> _Required action_
According to the summer entertainment text, which novel is Gordon Watts not fully enjoying?

> _Document text_
Summer entertainment
Even Quantum Diarists like summer reading and movies. Caolionn O'Connell admits that she's a serious Harry Potter fan. She bought the latest book on her vacation in Bangkok, "in English and even cheaper than in the States."
Unfortunately, Gordon Watts is not fully enjoying his latest read, the physics-related novel The Da Vinci Code, by Dan Brown. "The first thing that gets me is the science is wrong," he writes. "For example, there is no way a GPS receiver works underground. If they had enough power to do that, we'd be uncomfortable above ground!"
Peter Steinberg catches two documentaries, Rize and Murderball. The real-life dramas captured in these films leads him to reflect on the drama in his life as a physicist: It's "kind of like being in a documentary," he writes, "but the
director is still getting more footage."
Ursula Bassler suffers the unfortunate breakdown of her TV, leaving her without its "effortless company." "Like many, I would not admit to myself that I am actually pretty much into watching TV," she writes. "And not only culturally valuable programs. No, lately I mostly watch TV-series, sitcoms, even reality-shows and other crappy programs, hard to admit in public."
Finally, Stephon Alexander discovered a new kind of entertainment while in Trinidad. Called lyming, "it is an artistic and creative way of doing nothing/hanging out with friends." Now back in the States, Stephon misses lyming with the physicists in the faculty pub at the university: "We drank fine aged rum and discussed anything from quantum phase transitions to pharmaceutical research in the rainforest to local Caribbean politics."

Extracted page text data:
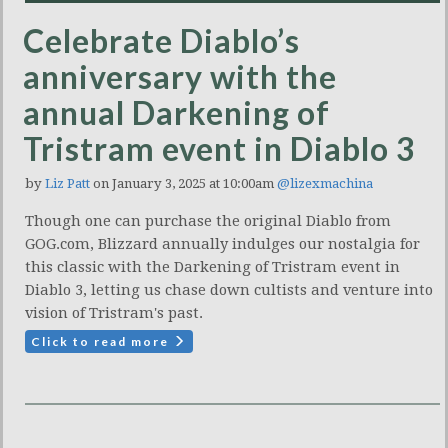
Celebrate Diablo’s
anniversary with the
annual Darkening of
Tristram event in Diablo 3
by
Liz Patt
on January 3, 2025 at 10:00am
@lizexmachina
Though one can purchase the original Diablo from
GOG.com, Blizzard annually indulges our nostalgia for
this classic with the Darkening of Tristram event in
Diablo 3, letting us chase down cultists and venture into
vision of Tristram's past.
Click to read more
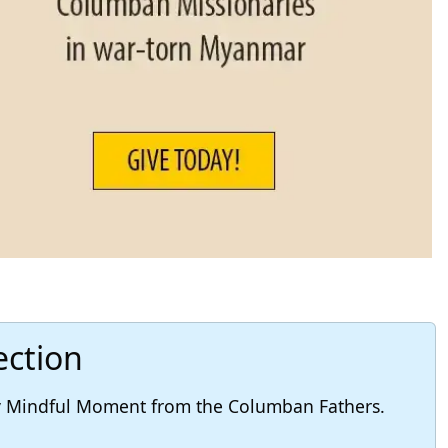
ection
ly Mindful Moment from the Columban Fathers.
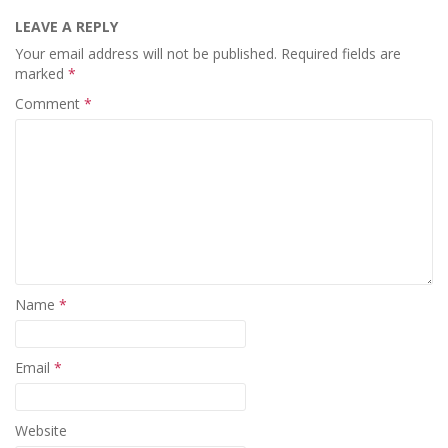
LEAVE A REPLY
Your email address will not be published.
Required fields are
marked
*
Comment
*
Name
*
Email
*
Website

> _Response to the task_
The Da Vinci Code, by Dan Brown.